## TASK OBJECTIVE
Write out the complete article below on celebrity culture and journalistic credibility, word for word.

Top of PROVIDED TEXT

Celebrity culture destroys our credibility, warns Apple

By Press Gazette

Journalists who allow themselves to turn into celebrities run grave risks of damaging the profession. That’s the warning from one of the leading US print journalists, Johnny Apple, who believes that the credibility of journalism is under threat like never before.

Giving the Reuters Foundation’s Iain Walker Memorial Lecture last week at Oxford University, Apple said: "We are in the process of being turned into entertainment personalities, into celebrities. Let me tell you, celebrity is a pernicious, poisonous quality."

Apple, whose 46 years at The New York Times included a spell as bureau chief in London, noted that the US now has about 17 nationally broadcast television talk shows.

Most of these issue regular invitations to journalists "to come on and say what’s wrong with the world, what’s wrong with the president… to come on and air their views their prejudices, whatever. And these are not editorial leader writers, these are not columnists – these are daily reporters. And then they have to go out the next week and write stories about the politicians they have been trashing. That just strips away the last shred of credibility of fairness in my view. Even worse, we lose the sense of who we are. We are meant to be reporters, not entertainers; writers, not dancers."

Bottom of PROVIDED TEXT
Top of DATA SEGMENT

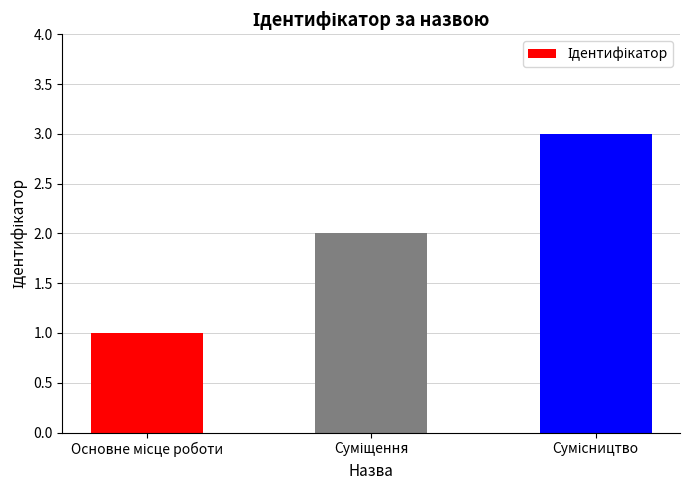

What is the maximum value shown in the chart?

3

Bottom of DATA SEGMENT

## RESULT FOR THIS TASK
Celebrity culture destroys our credibility, warns Apple

By Press Gazette

Journalists who allow themselves to turn into celebrities run grave risks of damaging the profession. That’s the warning from one of the leading US print journalists, Johnny Apple, who believes that the credibility of journalism is under threat like never before.

Giving the Reuters Foundation’s Iain Walker Memorial Lecture last week at Oxford University, Apple said: "We are in the process of being turned into entertainment personalities, into celebrities. Let me tell you, celebrity is a pernicious, poisonous quality."

Apple, whose 46 years at The New York Times included a spell as bureau chief in London, noted that the US now has about 17 nationally broadcast television talk shows.

Most of these issue regular invitations to journalists "to come on and say what’s wrong with the world, what’s wrong with the president… to come on and air their views their prejudices, whatever. And these are not editorial leader writers, these are not columnists – these are daily reporters. And then they have to go out the next week and write stories about the politicians they have been trashing. That just strips away the last shred of credibility of fairness in my view. Even worse, we lose the sense of who we are. We are meant to be reporters, not entertainers; writers, not dancers."